REQUIRED TASKS:
• a. Print the passage of the CarbonData mailing-list reply below from "Login  Register" to "getting similar folders?".
• b. Decide whether each statement agrees with the CarbonData mailing-list reply below, answering yes or no and quoting the words of the reply that settle it: (i) The testcase named in the reply uses a date column as its partition column. (ii) The reply was posted in July 2018. (iii) The reply closes by asking whether the reader gets similar folders.
• c. Go on with the CarbonData mailing-list reply below, starting after its last sentence.

EXTRACT:
--------
Login  Register

Re: carbondata partitioned by date generate many small files

Posted by Jacky Li on Jun 05, 2018; 12:43pm
URL: http://apache-carbondata-dev-mailing-list-archive.168.s1.nabble.com/carbondata-partitioned-by-date-generate-many-small-files-tp51475p51511.html

Hi,

There is a testcase in StandardPartitionTableQueryTestCase used date column as partition column, if you run that testcase, the partition folder generated looks like following picture.
 

Are you getting similar folders?
--------
DATA SEGMENT:
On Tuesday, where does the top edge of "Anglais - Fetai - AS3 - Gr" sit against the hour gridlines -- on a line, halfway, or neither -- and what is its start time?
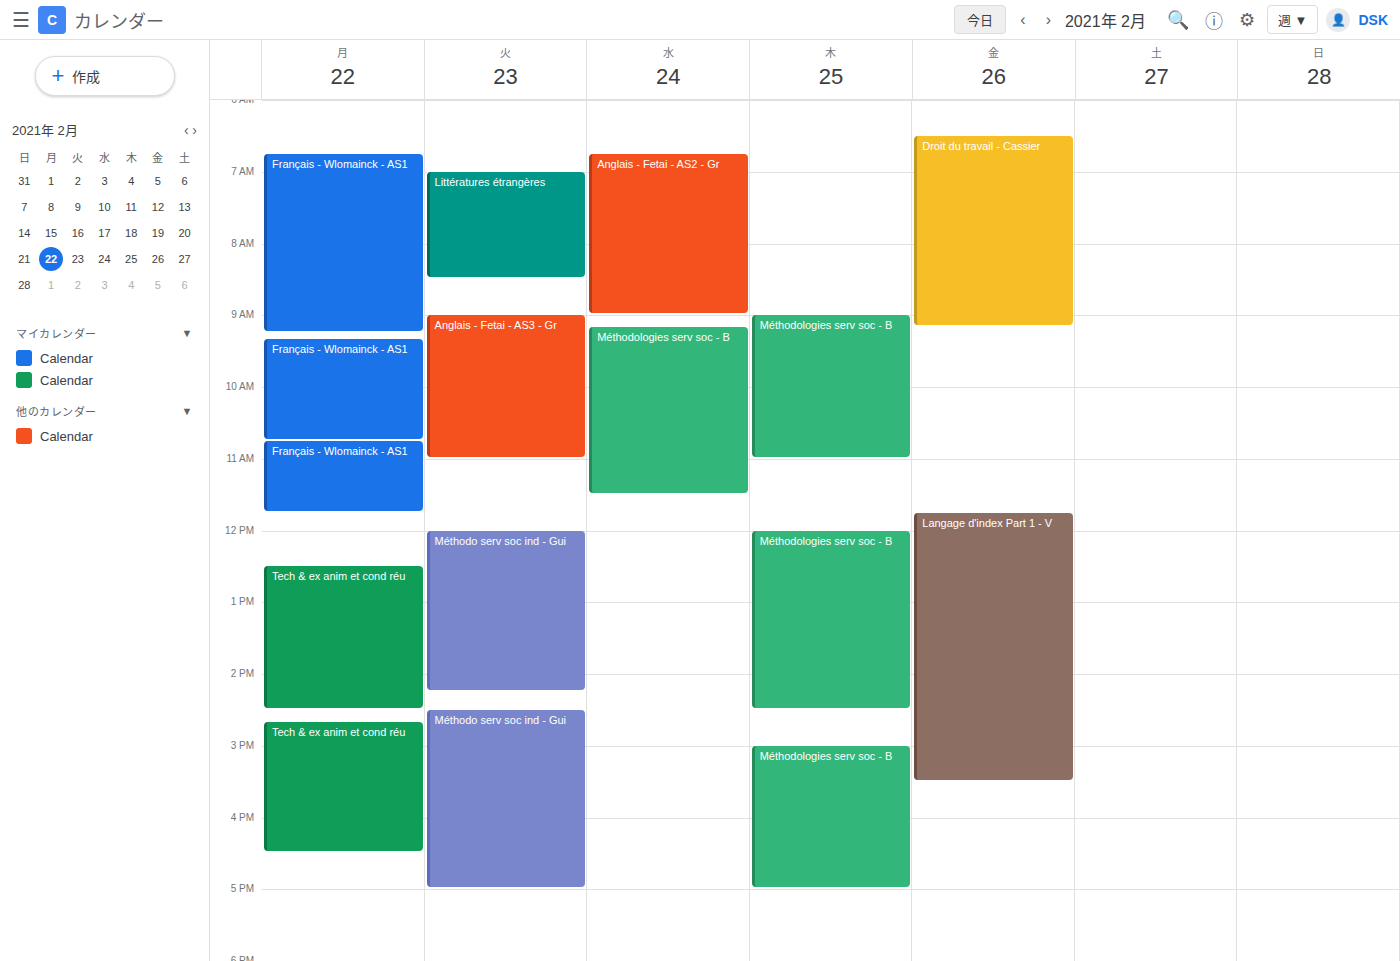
--------
FINAL RESULTS:
• a.
Login  Register

Re: carbondata partitioned by date generate many small files

Posted by Jacky Li on Jun 05, 2018; 12:43pm
URL: http://apache-carbondata-dev-mailing-list-archive.168.s1.nabble.com/carbondata-partitioned-by-date-generate-many-small-files-tp51475p51511.html

Hi,

There is a testcase in StandardPartitionTableQueryTestCase used date column as partition column, if you run that testcase, the partition folder generated looks like following picture.
 

Are you getting similar folders?

• b. (i) Yes: "used date column as partition column". (ii) No: "Jun 05, 2018". (iii) Yes: "Are you getting similar folders?"

• c.
Regards,
Jacky

在 2018年6月5日,下午2:49,陈星宇 <[hidden email]> 写道:

hi carbondata team,


i am using carbondata 1.3.1 to create table and import data, generated many small files and spark job is very slow, i suspected the number of file is related to the number of spark job . but if i decrease the jobs, job will fail because of outofmemory. see my ddl as below:


create table xx.xx(
dept_name string,
xx
.
.
.
) PARTITIONED BY (xxx date)
STORED BY 'carbondata' TBLPROPERTIES('SORT_COLUMNS'='xxx,xxx,xxx ,xxx,xxx')



please give some advice.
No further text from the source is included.